NPS and regular income

The instrument was in the news once again recently, with the Pension Fund Regulatory and Development Authority (PFRDA) announcing that it is considering offering an alternative – systematic withdrawal plans – to annuities. At present, NPS subscribers can, once they turn 60, withdraw 60 per cent of their corpus without paying tax. However, the balance 40 per cent has to mandatorily be used to buy annuities.

All life insurers offer annuity schemes, but in case of NPS, the Pension Fund Regulatory and Development Authority (PFRDA) has empanelled seven annuity service providers. These include LIC, SBI Life, HDFC Life, ICICI Prudential Life, Kotak Life, Star Union Dai-ichi Life and IndiaFirst Life.

Deferred vs immediate option

When you pay a lumpsum to buy an immediate annuity, the insurer promises to pay you a regular income.

In the case of a deferred pension product, when the accumulation phase – investments are made regularly – is over, the corpus is used to buy an annuity. The quantum income depends on the age of the annuitant (the person buying annuity product), frequency of payment of regular income (annuity) and the option chosen.

Know your options

The frequency of payment is a function of one’s need and the option chosen becomes the deciding factor. Here are the options that are typically on offer.

Annuity for life: Here the life insurer pays the annuity till the policyholder is alive. After the death of the policyholder, the annuity stops and the purchase price paid to the insurer is retained by the insurance company.

Among all options available, this choice fetches the highest amount of regular income. This option works for those who do not have any dependents financially, or do not have any family members or who do not want to anyone else to enjoy the wealth after their death.

Annuity with guaranteed period and life thereafter: A person  may ask for guaranteed payouts for a stipulated period – say, 5, 10, 15 or 20 years.

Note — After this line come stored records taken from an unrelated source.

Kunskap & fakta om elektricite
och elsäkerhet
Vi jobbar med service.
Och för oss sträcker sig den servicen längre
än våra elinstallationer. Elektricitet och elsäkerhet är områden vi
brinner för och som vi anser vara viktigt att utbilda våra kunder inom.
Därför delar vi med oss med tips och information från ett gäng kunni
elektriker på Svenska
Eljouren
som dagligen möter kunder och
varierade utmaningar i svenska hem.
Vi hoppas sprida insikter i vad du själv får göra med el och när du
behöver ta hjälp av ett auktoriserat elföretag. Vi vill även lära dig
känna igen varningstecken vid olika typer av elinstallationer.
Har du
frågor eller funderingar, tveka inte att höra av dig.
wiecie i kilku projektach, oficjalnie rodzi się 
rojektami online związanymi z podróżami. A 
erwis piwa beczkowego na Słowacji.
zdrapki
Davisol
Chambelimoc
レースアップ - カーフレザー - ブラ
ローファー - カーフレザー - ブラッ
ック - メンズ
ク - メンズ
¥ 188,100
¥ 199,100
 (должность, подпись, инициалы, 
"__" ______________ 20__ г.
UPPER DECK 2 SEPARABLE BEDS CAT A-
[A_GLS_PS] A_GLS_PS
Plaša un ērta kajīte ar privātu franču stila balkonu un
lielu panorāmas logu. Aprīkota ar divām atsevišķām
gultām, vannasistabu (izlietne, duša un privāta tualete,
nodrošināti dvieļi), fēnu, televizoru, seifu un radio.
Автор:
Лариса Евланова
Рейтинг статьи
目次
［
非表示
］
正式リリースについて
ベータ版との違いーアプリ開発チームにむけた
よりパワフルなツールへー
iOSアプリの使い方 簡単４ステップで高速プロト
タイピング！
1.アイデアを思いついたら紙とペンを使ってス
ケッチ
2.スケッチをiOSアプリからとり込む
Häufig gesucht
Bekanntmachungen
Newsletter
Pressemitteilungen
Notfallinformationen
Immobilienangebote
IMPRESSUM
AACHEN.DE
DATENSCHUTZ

Even if the annuitant survives beyond the period for which the payouts were guaranteed, she continues to get paid by the insurer till her death. The purchase price stays with the insurer after the death of the annuitant or the guaranteed payout period, whichever is later.

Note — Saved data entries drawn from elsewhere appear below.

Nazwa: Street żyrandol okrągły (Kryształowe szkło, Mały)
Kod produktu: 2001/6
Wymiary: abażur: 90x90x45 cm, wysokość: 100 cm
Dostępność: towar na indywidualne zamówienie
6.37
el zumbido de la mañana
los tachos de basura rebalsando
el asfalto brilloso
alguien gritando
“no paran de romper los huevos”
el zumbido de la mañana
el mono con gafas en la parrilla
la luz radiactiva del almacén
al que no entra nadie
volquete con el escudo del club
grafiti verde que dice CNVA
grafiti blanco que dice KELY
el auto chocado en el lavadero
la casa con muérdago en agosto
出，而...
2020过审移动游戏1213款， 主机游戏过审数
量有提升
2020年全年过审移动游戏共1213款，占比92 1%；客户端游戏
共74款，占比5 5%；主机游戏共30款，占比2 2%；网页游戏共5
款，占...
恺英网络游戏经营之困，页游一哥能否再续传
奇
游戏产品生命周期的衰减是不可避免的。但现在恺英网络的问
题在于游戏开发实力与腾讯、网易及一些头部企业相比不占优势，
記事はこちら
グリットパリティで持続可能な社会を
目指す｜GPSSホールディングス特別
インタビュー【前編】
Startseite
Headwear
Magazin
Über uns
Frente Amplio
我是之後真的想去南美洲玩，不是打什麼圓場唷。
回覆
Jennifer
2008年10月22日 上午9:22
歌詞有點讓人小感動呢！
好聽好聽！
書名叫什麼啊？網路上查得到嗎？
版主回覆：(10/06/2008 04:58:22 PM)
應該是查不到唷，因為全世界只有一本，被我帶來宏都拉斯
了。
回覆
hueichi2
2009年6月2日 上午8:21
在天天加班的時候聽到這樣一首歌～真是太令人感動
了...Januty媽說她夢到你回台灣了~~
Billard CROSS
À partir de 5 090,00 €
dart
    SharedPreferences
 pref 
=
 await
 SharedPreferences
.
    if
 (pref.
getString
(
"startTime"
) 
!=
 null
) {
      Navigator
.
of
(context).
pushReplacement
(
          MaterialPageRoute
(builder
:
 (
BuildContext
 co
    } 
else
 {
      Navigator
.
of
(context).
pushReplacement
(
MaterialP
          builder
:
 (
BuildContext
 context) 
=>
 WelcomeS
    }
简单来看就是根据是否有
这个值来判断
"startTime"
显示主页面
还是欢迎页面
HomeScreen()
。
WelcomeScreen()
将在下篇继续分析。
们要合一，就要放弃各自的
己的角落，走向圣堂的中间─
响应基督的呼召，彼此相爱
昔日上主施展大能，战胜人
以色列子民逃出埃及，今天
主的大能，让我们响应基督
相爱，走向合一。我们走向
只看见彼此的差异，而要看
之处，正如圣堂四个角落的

In case of the death of the annuitant during the period of the guaranteed payout, the insurer directs the benefits to the nominee appointed by the annuitant or to his/her legal heirs. For a longer period of guaranteed income, the quantum of annuity decreases. For example, the amount of annuity payable for a guaranteed period of five years and life thereafter will be more than that for the guaranteed period of ten years and life thereafter.

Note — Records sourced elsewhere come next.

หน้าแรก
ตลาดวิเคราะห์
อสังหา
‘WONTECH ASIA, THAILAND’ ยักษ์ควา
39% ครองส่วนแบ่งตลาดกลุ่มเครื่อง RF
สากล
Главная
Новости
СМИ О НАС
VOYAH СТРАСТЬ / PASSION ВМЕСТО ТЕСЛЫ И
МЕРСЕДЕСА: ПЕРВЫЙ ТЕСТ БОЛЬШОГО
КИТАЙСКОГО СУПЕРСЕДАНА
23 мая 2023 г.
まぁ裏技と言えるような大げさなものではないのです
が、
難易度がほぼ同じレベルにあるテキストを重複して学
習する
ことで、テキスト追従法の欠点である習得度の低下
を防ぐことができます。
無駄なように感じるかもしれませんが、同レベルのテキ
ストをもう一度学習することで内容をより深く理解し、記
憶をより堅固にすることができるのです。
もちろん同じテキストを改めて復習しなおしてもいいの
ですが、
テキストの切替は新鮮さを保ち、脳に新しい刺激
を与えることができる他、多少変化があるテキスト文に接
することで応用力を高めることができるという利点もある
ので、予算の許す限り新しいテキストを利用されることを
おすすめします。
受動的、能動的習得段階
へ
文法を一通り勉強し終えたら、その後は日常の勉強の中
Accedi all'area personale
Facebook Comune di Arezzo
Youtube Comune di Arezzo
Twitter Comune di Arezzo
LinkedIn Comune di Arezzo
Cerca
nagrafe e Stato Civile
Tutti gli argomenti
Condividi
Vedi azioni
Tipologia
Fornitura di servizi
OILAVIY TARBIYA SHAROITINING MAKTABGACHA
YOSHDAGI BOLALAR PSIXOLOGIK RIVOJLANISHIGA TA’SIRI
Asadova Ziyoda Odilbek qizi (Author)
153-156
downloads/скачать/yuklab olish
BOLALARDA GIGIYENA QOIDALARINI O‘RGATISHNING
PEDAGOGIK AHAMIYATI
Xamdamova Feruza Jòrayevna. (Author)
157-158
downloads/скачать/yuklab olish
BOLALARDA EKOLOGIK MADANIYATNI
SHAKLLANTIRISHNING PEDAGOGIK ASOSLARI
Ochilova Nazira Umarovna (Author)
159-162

Immediate annuity for life with return of purchase price: This option works for those wishing to retain the purchase price. The annuitant enjoys the payout, and after her death, the purchase price is paid to her nominee.

Immediate annuity for life increasing at a simple rate: Inflation is the biggest enemy of most investors. In the long run, it can eat into one’s fortune. The income may appear good today, but over a period of time, it may not be sufficient. In all options mentioned above, the annuity, once fixed, does not change. To overcome such a scenario, this option can be taken. So, the annuity amount increases each year at a stipulated rate of, say, three per cent. The amount of annuity for the first year is clearly mentioned and so is the rate of increase. The rate of increase is computed using a simple rate of interest.

 

Joint life annuity: This options work for those wanting to provide for their spouses. There are options to provide the same amount of annuity to the spouse or half the amount in case of the death of the primary annuitant.

 

One can also choose 100 per cent annuity with the last survivor option under the joint life annuity and ask for return of purchase price.

 

As a rule of thumb, the more the guaranteed amount, the lower the annuity. If the regular payout is started late in life, the amount is also high. For example, the annuity you get if you start the payouts at the age of 45 will be lower compared to the amount you would get if payouts begin at the age of 60. Mortality rises with the age. Annuity payable monthly, quarterly or half-yearly is reduced by a pre-defined factor as compared to annuity payable yearly. Consult your advisor to understand if these products fit your goals.